Tuesday, September 16, 2008

Get thee to a hawkwatch

If you have even a slight curiosity about hawkwatching, tomorrow, Thursday and probably Friday are likely to be prime days. We are approaching the peak of the Broad-winged Hawk flight, a small soarer that is one of the few raptor species that likes to fly in a group. On a good day, you can see thousands here in the east. On a good day in the midwest around the Great Lakes, you could see tens of thousands on a single day. On a good day in Texas, you might see 100,000 thousand of them.

These crow-sized hawks are not the world's best fliers, despite their twice yearly migration down into central Mexico. They like to fly the easy way. They like to ride thermals created by warm pockets of air. They don't like much wind, not even a tail wind. The wind breaks up their thermals. So these birds circle and circle, gaining altitude with each circle. When they reach the top of the thermal, they peel out in single file and soar to the next thermal.

For the eastern birds, their route takes them southwest, and they are forever gliding slightly off course, only to readjust their route with every thermal. As a result of this constant readjustment, broadwings can also be notoriously difficult to predict, both as to their exact timing and their location. Certain places are more likely to see large concentrations than others, though even a non-descript cow pasture has the potential to be a broadwing hotspot if the winds take them over it.

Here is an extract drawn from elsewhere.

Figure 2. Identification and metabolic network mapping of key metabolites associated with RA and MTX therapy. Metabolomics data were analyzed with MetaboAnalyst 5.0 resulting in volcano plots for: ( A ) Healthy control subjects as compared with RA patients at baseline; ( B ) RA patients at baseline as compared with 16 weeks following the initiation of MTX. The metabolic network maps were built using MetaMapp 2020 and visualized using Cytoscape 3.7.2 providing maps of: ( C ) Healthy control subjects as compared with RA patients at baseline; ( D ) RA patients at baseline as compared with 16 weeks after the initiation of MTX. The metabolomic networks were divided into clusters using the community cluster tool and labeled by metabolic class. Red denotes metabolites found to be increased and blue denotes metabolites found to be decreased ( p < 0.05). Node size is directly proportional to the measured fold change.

Roundtop is not the best broadwing spot in the world, but sometimes and in some years, it has been spectacular. Today I saw 8 late in the day, in an hour's watching. Tomorrow, I hope to spend most of the day on the mountain, hoping that this will be the year I see thousands here. Better broadwing spots in this area are Hawk Mountain and Waggoner's Gap, usually. If you're not a regular hawkwatcher, I recommend either of those spots, or one of the other 30-40 hawkwatch sites in this state alone. Check the Hawk Migration Association of North America Web site (www.hmana.org) for a site near you. Maybe I'll see you on a mountaintop sometime this season.


MojoMan said...

What's the best time of day? I'd love to see a kettle of broadwings!

Carolyn H said...

mojoman: Hawks tend not to be early risers, unlike warblers, so you don't have to get up early. Kettles appear when the air is warm enough for thermals. That said, the "best" kettle in my mind is one that isn't 24,000 feet overhead. So between 9-noon will likely give you the best views until around 3-4 p.m. The kettles will still be flying in the mid-afternoon, but they are very high then.

Carolyn H.

MojoMan said...

Thanks for the information! Laura at http://somewhereinnj.blogspot.com/2008/09/skywatching-for-hawks.html also wrote about the problems of seeing hawks soaring so high.

Ruth said...

How interesting it would be to see all those hawks. I love the photo!